### Instructions to follow
Each line of the data below that contains "casing" must be copied.

### Extracted information
▼

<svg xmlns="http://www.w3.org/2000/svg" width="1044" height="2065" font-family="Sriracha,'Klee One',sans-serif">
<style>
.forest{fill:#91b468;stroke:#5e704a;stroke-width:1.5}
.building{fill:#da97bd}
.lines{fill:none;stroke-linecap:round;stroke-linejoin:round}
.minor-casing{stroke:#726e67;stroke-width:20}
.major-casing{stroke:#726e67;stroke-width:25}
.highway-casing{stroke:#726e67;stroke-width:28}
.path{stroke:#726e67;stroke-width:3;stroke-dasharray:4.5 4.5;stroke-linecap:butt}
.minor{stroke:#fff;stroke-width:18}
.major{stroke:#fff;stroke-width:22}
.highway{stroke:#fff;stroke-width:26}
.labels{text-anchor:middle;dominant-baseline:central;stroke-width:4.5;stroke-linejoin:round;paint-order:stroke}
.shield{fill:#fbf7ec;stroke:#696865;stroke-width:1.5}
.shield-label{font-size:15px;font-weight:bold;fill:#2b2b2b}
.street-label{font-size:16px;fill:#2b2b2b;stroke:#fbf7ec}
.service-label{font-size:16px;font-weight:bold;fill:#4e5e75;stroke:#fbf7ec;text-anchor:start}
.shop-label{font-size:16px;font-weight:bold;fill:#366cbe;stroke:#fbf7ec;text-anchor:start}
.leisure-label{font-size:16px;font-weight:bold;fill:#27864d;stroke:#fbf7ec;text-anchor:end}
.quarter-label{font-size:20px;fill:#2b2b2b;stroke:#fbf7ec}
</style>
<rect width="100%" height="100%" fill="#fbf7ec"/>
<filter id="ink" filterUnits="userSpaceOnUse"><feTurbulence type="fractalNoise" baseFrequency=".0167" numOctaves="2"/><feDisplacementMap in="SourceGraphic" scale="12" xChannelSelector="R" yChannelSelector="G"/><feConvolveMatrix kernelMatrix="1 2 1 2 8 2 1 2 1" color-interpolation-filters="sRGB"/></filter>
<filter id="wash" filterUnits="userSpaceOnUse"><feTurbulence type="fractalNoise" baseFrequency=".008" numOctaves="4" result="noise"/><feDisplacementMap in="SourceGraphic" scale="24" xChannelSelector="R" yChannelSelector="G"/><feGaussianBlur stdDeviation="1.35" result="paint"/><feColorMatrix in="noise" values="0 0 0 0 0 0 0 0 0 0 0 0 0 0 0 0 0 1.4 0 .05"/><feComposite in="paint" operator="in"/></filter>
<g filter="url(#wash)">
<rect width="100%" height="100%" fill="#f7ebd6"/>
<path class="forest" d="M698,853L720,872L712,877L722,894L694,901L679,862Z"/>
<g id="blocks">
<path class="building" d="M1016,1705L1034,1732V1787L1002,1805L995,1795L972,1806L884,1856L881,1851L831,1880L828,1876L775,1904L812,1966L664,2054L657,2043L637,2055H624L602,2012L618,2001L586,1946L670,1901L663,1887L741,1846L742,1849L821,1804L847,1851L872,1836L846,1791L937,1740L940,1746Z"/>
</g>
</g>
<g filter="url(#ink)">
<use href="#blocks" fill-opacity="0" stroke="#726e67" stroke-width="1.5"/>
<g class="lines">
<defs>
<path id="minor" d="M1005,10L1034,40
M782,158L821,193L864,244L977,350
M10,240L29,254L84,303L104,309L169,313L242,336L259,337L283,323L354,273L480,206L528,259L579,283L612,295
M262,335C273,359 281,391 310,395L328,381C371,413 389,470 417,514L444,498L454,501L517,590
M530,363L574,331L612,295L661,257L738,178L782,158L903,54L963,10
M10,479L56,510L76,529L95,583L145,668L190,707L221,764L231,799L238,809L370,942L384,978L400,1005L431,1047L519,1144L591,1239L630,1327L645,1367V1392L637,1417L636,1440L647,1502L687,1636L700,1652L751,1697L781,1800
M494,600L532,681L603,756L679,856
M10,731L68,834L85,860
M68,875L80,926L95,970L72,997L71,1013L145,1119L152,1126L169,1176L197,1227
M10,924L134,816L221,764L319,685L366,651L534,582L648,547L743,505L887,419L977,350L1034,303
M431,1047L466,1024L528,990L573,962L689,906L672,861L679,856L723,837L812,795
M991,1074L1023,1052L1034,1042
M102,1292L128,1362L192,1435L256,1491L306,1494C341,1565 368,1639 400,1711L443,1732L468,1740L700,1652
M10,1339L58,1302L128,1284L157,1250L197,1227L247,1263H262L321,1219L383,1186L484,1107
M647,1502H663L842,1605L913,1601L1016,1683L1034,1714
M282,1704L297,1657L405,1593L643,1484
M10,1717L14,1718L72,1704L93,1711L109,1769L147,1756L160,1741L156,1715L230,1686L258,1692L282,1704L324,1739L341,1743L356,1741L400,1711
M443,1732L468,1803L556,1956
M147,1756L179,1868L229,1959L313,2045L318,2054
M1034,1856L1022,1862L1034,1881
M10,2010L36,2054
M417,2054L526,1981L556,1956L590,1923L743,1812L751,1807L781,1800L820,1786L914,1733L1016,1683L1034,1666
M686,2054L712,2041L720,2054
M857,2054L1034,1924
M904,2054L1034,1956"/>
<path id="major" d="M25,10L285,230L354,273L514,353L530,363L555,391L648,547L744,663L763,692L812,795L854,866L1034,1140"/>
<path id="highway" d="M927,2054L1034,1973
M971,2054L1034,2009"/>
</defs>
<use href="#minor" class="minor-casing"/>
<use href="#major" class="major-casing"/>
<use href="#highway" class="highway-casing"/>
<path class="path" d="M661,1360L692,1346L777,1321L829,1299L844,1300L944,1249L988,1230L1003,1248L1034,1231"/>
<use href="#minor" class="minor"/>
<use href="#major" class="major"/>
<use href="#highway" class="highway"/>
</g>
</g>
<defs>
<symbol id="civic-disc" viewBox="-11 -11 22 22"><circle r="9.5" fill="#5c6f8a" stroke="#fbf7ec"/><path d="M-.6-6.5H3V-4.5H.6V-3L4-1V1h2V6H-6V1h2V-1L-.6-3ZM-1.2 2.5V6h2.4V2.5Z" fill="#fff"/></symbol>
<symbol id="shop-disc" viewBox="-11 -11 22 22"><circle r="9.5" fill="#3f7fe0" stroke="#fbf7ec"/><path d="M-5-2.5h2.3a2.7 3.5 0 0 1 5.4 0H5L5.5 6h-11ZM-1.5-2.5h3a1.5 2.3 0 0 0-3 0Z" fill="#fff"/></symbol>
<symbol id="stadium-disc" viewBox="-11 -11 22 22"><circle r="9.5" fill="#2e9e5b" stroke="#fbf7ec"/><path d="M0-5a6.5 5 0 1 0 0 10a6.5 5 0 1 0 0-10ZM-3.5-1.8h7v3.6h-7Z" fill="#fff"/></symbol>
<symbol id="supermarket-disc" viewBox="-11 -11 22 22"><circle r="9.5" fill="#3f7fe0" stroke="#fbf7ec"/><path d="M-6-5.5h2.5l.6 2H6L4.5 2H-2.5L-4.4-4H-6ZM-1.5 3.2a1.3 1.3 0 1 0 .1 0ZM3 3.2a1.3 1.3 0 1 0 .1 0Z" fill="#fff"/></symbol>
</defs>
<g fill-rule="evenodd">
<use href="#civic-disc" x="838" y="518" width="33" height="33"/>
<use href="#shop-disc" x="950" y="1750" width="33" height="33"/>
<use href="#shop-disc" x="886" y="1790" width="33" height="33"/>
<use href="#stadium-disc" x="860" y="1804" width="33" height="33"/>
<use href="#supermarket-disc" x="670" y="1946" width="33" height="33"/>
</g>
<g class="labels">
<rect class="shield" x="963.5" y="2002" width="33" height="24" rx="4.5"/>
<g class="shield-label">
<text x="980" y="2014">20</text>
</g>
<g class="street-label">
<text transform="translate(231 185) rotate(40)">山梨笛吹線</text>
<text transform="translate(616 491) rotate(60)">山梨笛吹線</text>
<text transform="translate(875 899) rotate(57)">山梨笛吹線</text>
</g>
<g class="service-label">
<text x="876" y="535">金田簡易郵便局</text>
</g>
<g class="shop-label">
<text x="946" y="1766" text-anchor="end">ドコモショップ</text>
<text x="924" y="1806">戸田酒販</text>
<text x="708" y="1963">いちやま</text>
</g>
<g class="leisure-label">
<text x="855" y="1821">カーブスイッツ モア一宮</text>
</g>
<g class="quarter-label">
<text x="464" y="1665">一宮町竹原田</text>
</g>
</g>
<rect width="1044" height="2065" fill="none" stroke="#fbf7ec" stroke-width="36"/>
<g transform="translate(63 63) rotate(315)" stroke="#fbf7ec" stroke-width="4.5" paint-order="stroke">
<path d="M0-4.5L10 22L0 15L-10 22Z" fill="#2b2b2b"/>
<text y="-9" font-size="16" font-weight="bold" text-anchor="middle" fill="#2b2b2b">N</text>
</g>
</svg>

▲

### Task answer
.minor-casing{stroke:#726e67;stroke-width:20}
.major-casing{stroke:#726e67;stroke-width:25}
.highway-casing{stroke:#726e67;stroke-width:28}
<use href="#minor" class="minor-casing"/>
<use href="#major" class="major-casing"/>
<use href="#highway" class="highway-casing"/>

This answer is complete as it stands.